Vendor management adalah proses sistematis dalam memilih, mengontrak, mengelola, dan mengevaluasi kinerja vendor. Tujuannya adalah memastikan bahwa vendor memberikan layanan sesuai standar yang disepakati, serta mendukung tujuan strategis perusahaan.
Langkah-langkah utama vendor management:
Seleksi dan due diligence vendor
Negosiasi kontrak dan SLA (Service Level Agreement)

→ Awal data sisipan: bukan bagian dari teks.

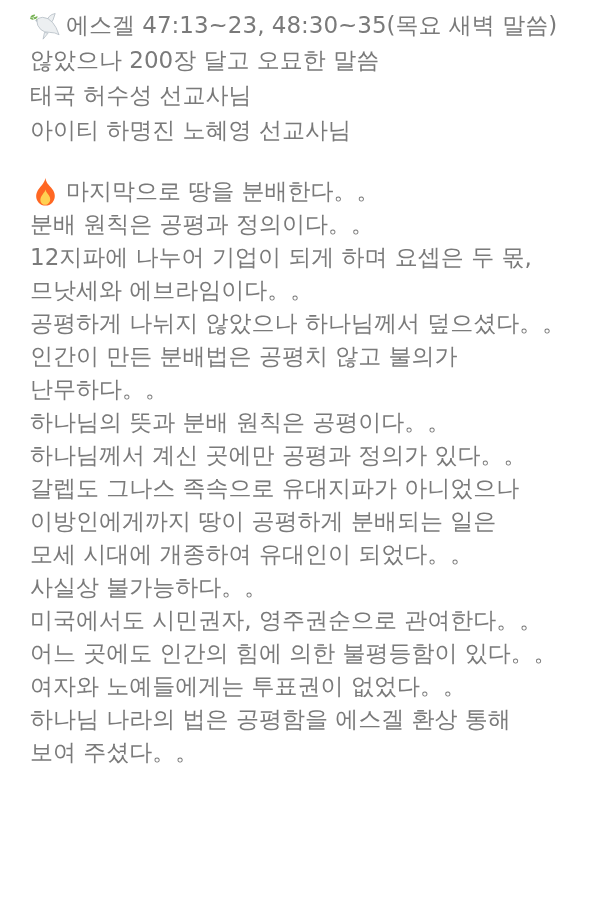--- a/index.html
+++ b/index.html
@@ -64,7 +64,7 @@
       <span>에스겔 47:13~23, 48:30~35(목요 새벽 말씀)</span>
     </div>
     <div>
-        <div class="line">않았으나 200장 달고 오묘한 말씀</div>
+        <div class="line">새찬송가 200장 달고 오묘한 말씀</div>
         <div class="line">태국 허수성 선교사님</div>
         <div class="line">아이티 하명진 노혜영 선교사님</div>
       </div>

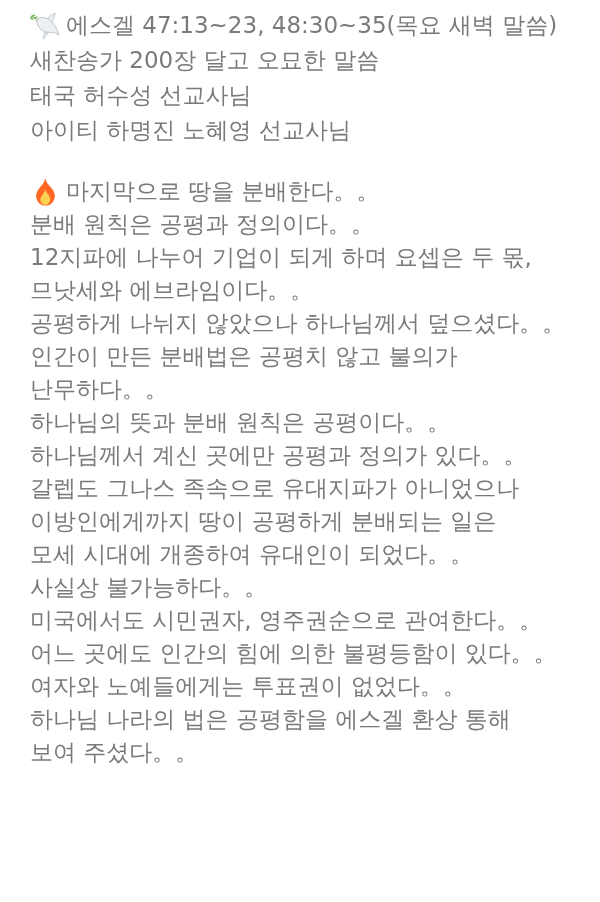--- a/index.html
+++ b/index.html
@@ -78,7 +78,7 @@
           <path d="M32 26 C33 33 39 36 41 42 C43 48 41 53 36 56 C31 59 24 57 22 51 C20 45 23 40 26 36 C29 32 31 31 32 26 Z" fill="var(--flame-inner)"></path>
         </svg>
       </span>
-      <span>마지막으로 땅을 분배한다。。</span>
+      <span>여호수아를 땅을 분배한다。。</span>
     </div>
     <div>
         <div class="line">분배 원칙은 공평과 정의이다。。</div>

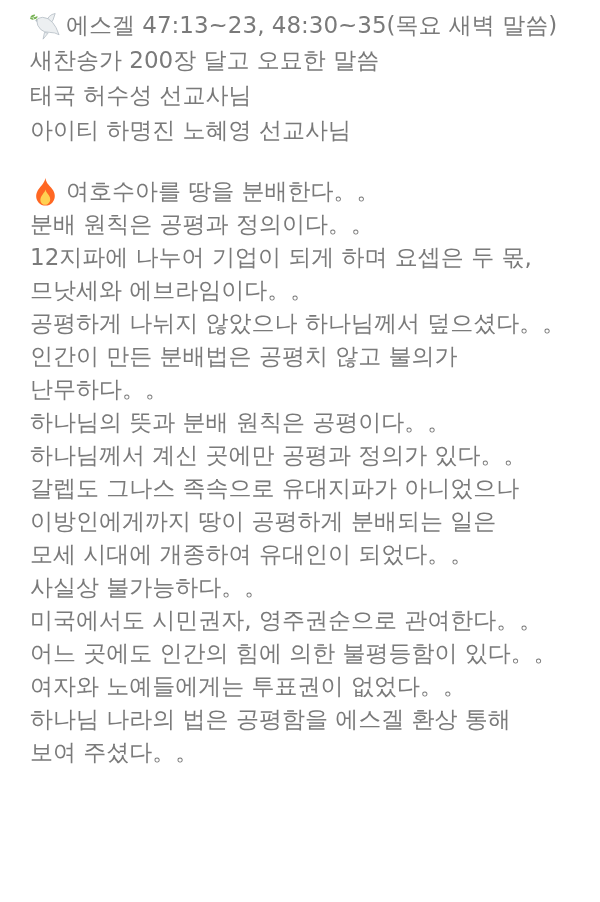--- a/index.html
+++ b/index.html
@@ -87,8 +87,8 @@
         <div class="line">공평하게 나뉘지 않았으나 하나님께서 덮으셨다。。</div>
         <div class="line">인간이 만든 분배법은 공평치 않고 불의가</div>
         <div class="line">난무하다。。</div>
+        <div class="line">하나님께서 계신 곳에만 공평과 정의가 있다。。</div>
         <div class="line">하나님의 뜻과 분배 원칙은 공평이다。。</div>
-        <div class="line">하나님께서 계신 곳에만 공평과 정의가 있다。。</div>
         <div class="line">갈렙도 그나스 족속으로 유대지파가 아니었으나</div>
         <div class="line">이방인에게까지 땅이 공평하게 분배되는 일은</div>
         <div class="line">모세 시대에 개종하여 유대인이 되었다。。</div>

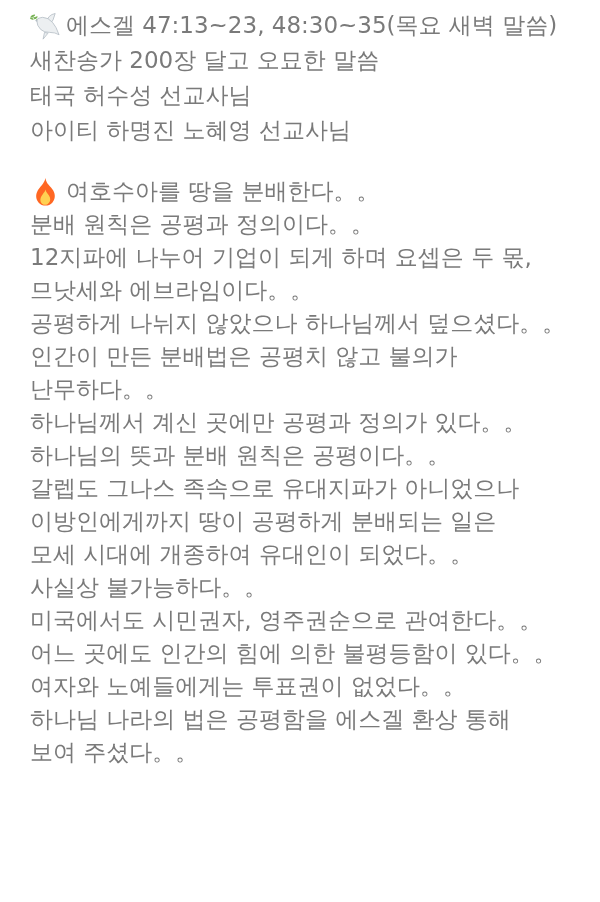--- a/index.html
+++ b/index.html
@@ -92,7 +92,7 @@
         <div class="line">갈렙도 그나스 족속으로 유대지파가 아니었으나</div>
         <div class="line">이방인에게까지 땅이 공평하게 분배되는 일은</div>
         <div class="line">모세 시대에 개종하여 유대인이 되었다。。</div>
-        <div class="line">사실상 불가능하다。。</div>
+        <div class="line">사실상 분배한다。。</div>
         <div class="line">미국에서도 시민권자, 영주권순으로 관여한다。。</div>
         <div class="line">어느 곳에도 인간의 힘에 의한 불평등함이 있다。。</div>
         <div class="line">여자와 노예들에게는 투표권이 없었다。。</div>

Monitoring kinerja dan kepatuhan
Evaluasi berkala dan tindak lanjut
Beberapa regulasi yang mendasari praktik vendor management di bidang logistik:
UU No. 5 Tahun 1999 tentang Larangan Praktik Monopoli dan Persaingan Usaha Tidak Sehat
UU No. 8 Tahun 1999 tentang Perlindungan Konsumen
UU No. 2 Tahun 2017 tentang Jasa Konstruksi (untuk vendor logistik pembangunan)
UU No. 13 Tahun 2003 dan UU Cipta Kerja (2020) – Perlindungan pekerja, termasuk tenaga kerja vendor
Peraturan LKPP No. 12 Tahun 2021 – Panduan pengadaan barang/jasa di sektor publik dan BUMN
KUH Perdata (Pasal 1239) – Kewajiban pembayaran dalam perjanjian kontrak
Beberapa vendor logistik masih menghadapi tuntutan tidak resmi di pelabuhan, gudang, atau saat inspeksi jalan. Proses yang seharusnya transparan berubah menjadi transaksional.
📍 Kasus Nyata:
Tahun 2017, vendor ekspedisi di Pelabuhan Tanjung Priok diminta menyetor uang “percepatan” agar kontainernya tidak ditahan. Jika menolak, proses bisa tertunda hingga berminggu-minggu. Kasus ini gagal ditindak karena tidak ada pelapor resmi, meski terpantau oleh KPK.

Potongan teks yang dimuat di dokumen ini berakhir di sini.